In the meantime, the Allawi government says it intends to send an Iraqi military force into the shrine of Ali after Muqtada al-Sadr and his militiamen, according to al-Sharq al-Awsat. Allawi should be careful. A colleague of mine was reminded of a similarity between the current situation and the Indian government raid on the Sikh Golden Temple in 1984. That invasion of holy space arguably led to the assassination of Indira Gandhi and prolonged civil instability in the Punjab.
The Americans launched attacks (many of them by air) on guerrillas in Hilla, Samarra and Ramadi, claiming to have killed over 100 of them. The BBC says:
In Hilla there were fierce clashes involving Sadr supporters and local police – Iraqi officials said that three police and at least 40 militiamen were killed.
In the Sunni stronghold of Samarra, US planes carried out air strikes, killing about 50 insurgents, according to the US military. Local accounts put the number of dead at between five and 12. [For more on Samarra, scroll down.]
In Falluja, US planes bombed several houses on Saturday, killing five civilians and wounding eight others, doctors at the Sunni city’s hospital said. The US military has not commented.
Two US troops were killed in al-Anbar province on Saturday.
A big convoy of aid arrived in Najaf from Fallujah, and the Sunni clerics and clan elders who brought it met with Shiite clergymen in Najaf on Saturday, expressing their solidarity with the city in the face of the American assault.
Muqtada and his spokesmen called for a United Nations investigation into the American attack on Najaf, and for a UN force to take control of the Shiite holy city.
Arab newspapers don’t usually say so, but the other side of the story is that Muqtada’s militiamen are narrow-minded, thug-like puritans who impose their power on civilians by coercion. I don’t think it is a decisive datum that the people of Najaf largely despise the “Mahdi Army” and Muqtada and want them out of the city, because Muqtada’s social and political base lies elsewhere. It isn’t that he doesn’t have one.

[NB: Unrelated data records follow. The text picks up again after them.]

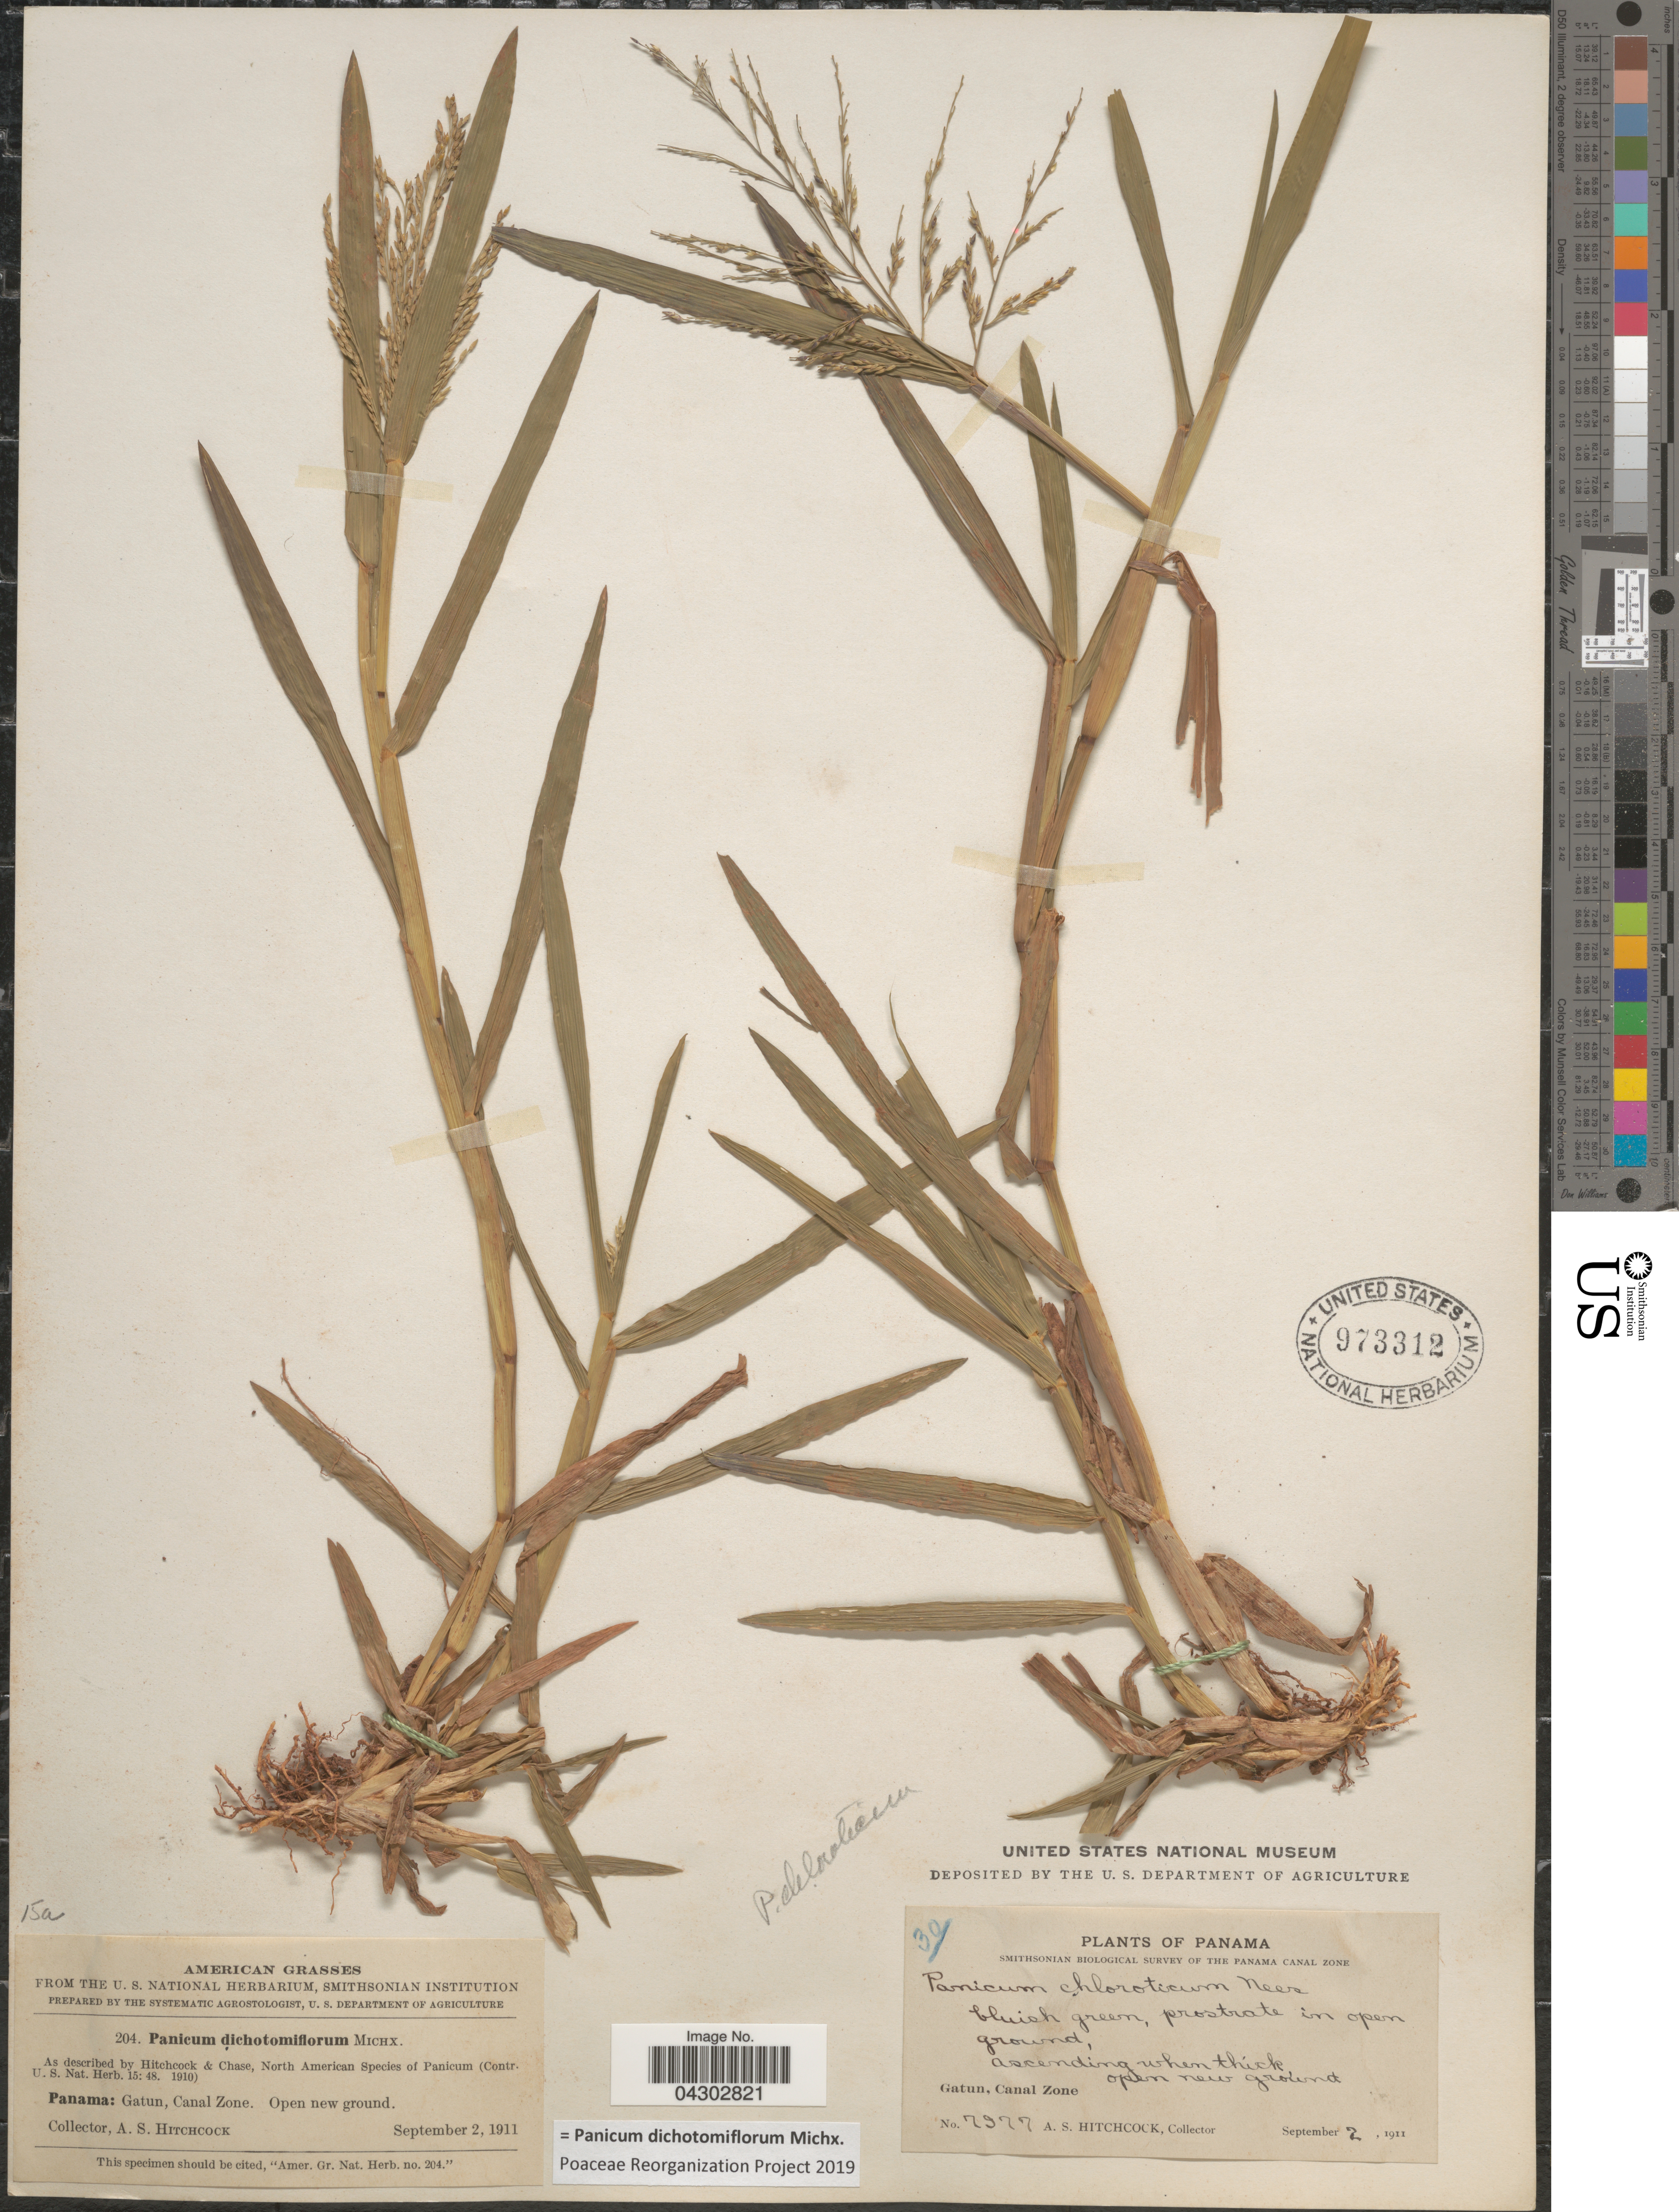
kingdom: Plantae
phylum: Tracheophyta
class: Liliopsida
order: Poales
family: Poaceae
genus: Panicum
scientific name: Panicum dichotomiflorum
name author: Michx.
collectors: A. S. Hitchcock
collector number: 7977/204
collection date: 1911-09-02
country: Panama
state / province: Colón / Panamá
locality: Smithsonian Biological Survey of the Panama Canal Zone. Gatun, Canal Zone.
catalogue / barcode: US 973312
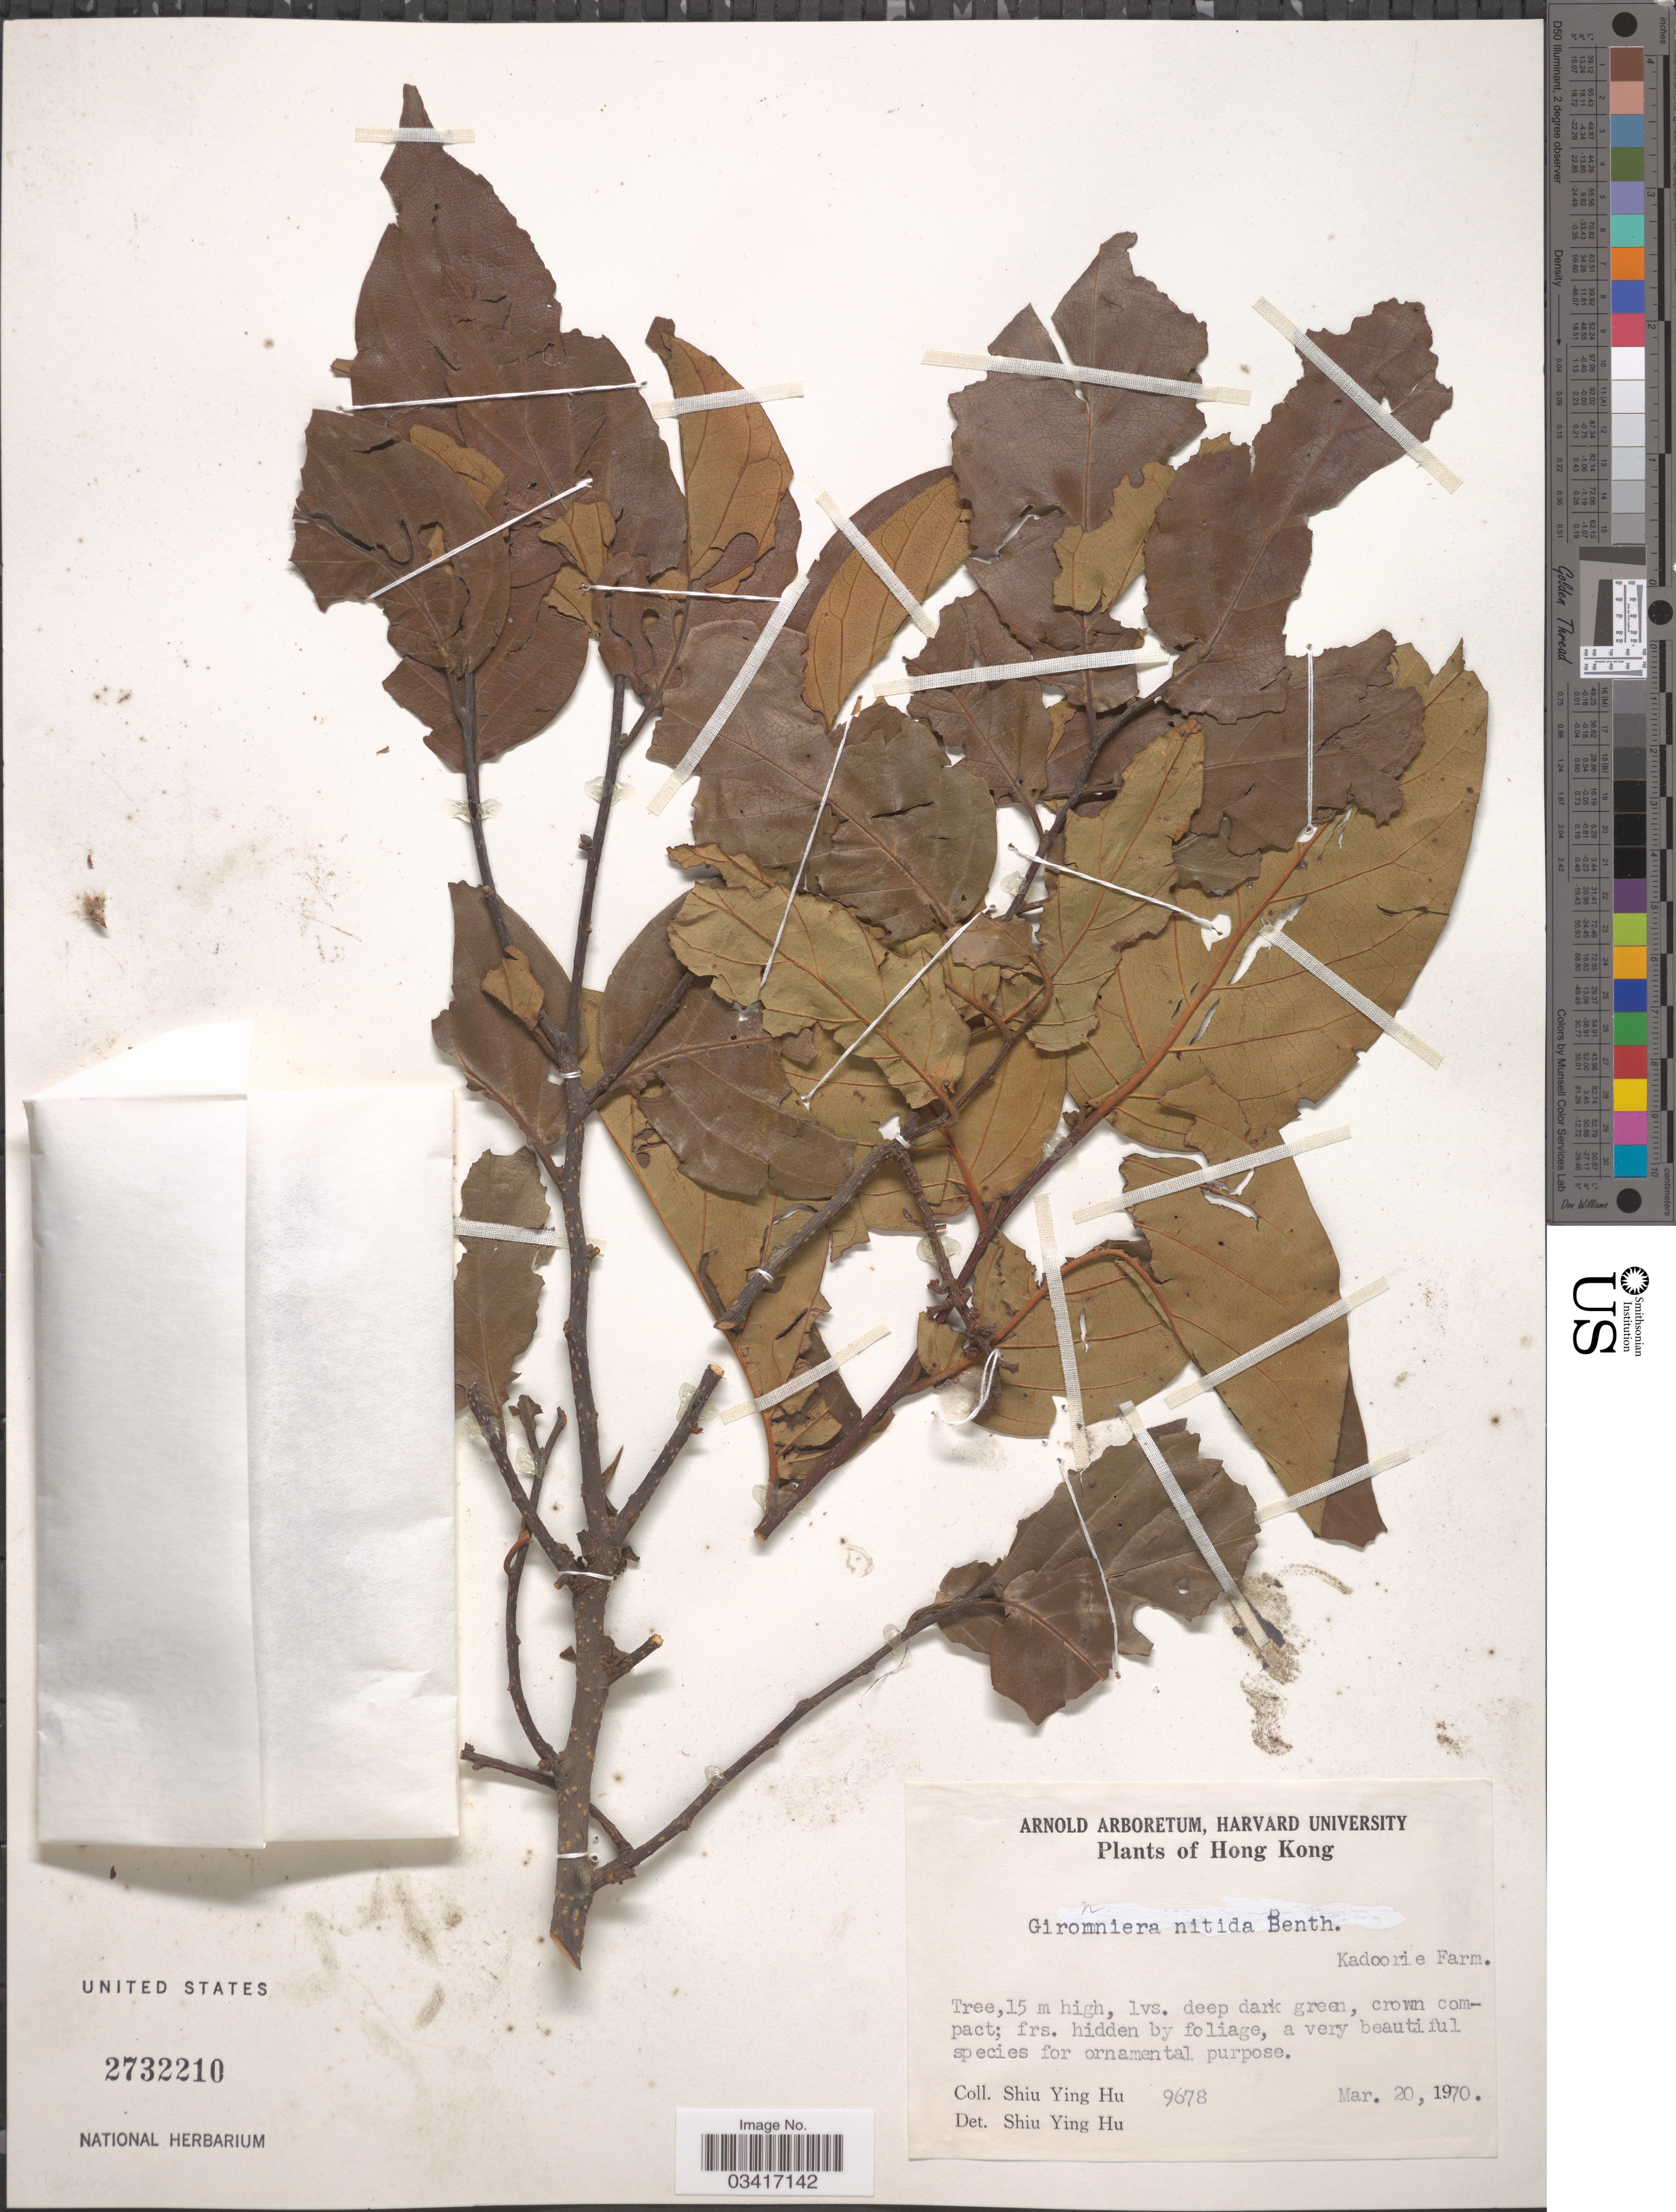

Al-Sharq al-Awsat does quote a frustrated Iraqi bureaucrat complaining that Muqtada makes contradictory demands and seems to just want his militia to run the coutnry. He said that Muqtada at one point will say that the Iraqi government should resign. Then he will say Iraq needs to build its national army. But how could the government build a national army if it resigned?